Task:
Tally the lines in the listing below that contain "from" and report the tally alone.

Given data:

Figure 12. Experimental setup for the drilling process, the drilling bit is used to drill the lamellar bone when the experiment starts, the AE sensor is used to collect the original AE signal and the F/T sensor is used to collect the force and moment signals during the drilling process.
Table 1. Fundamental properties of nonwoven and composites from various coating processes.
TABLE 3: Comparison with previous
* * *
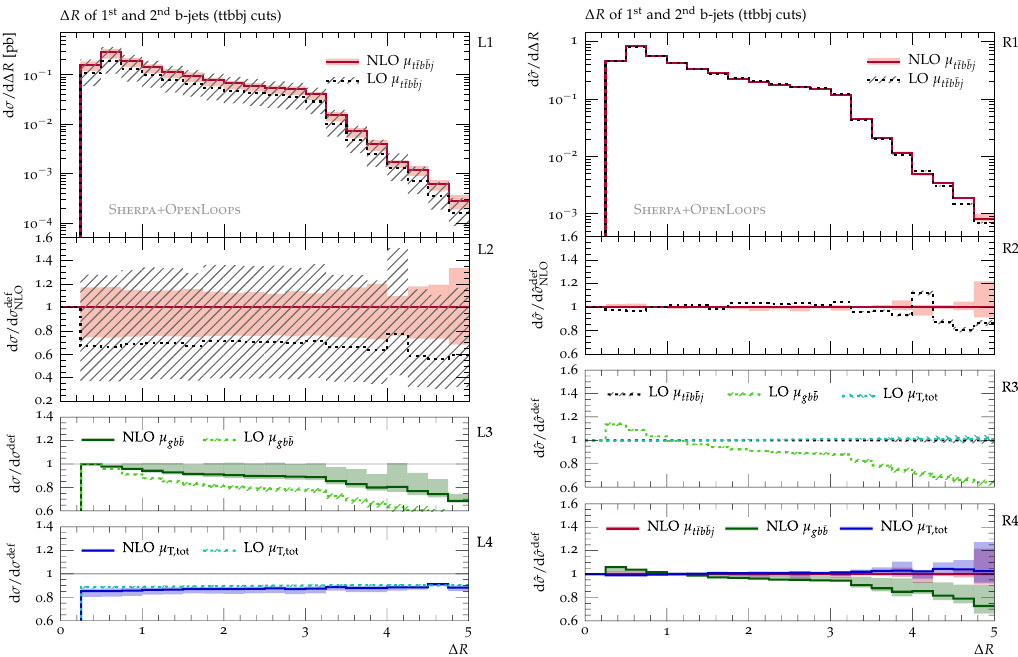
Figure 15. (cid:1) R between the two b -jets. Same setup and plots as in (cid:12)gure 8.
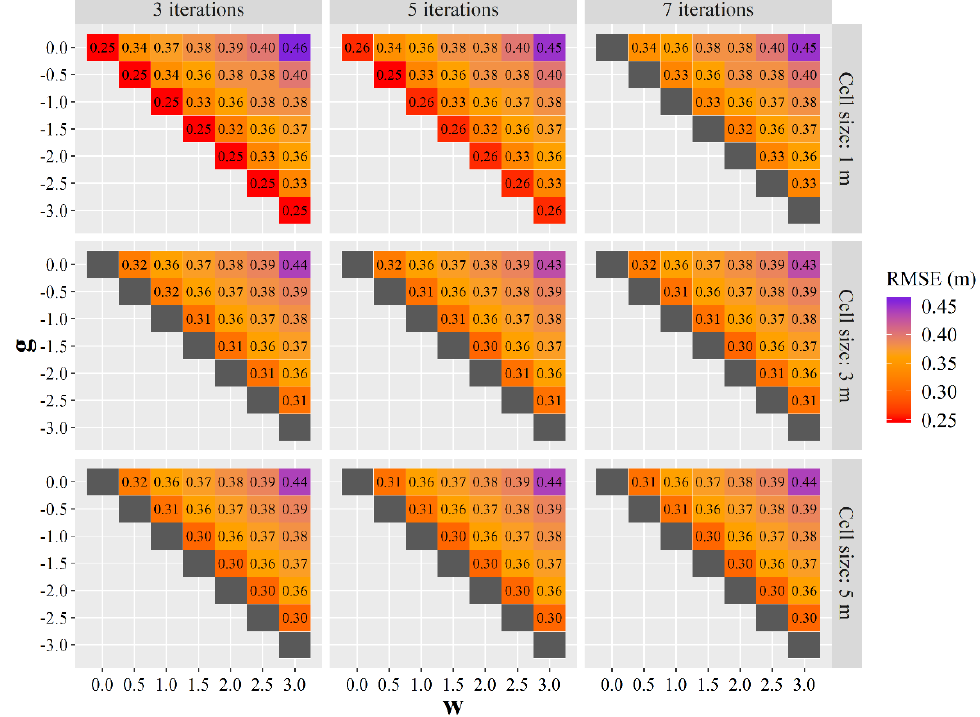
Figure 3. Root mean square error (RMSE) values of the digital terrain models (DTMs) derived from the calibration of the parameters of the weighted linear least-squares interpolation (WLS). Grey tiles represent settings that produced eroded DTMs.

Answer box:
2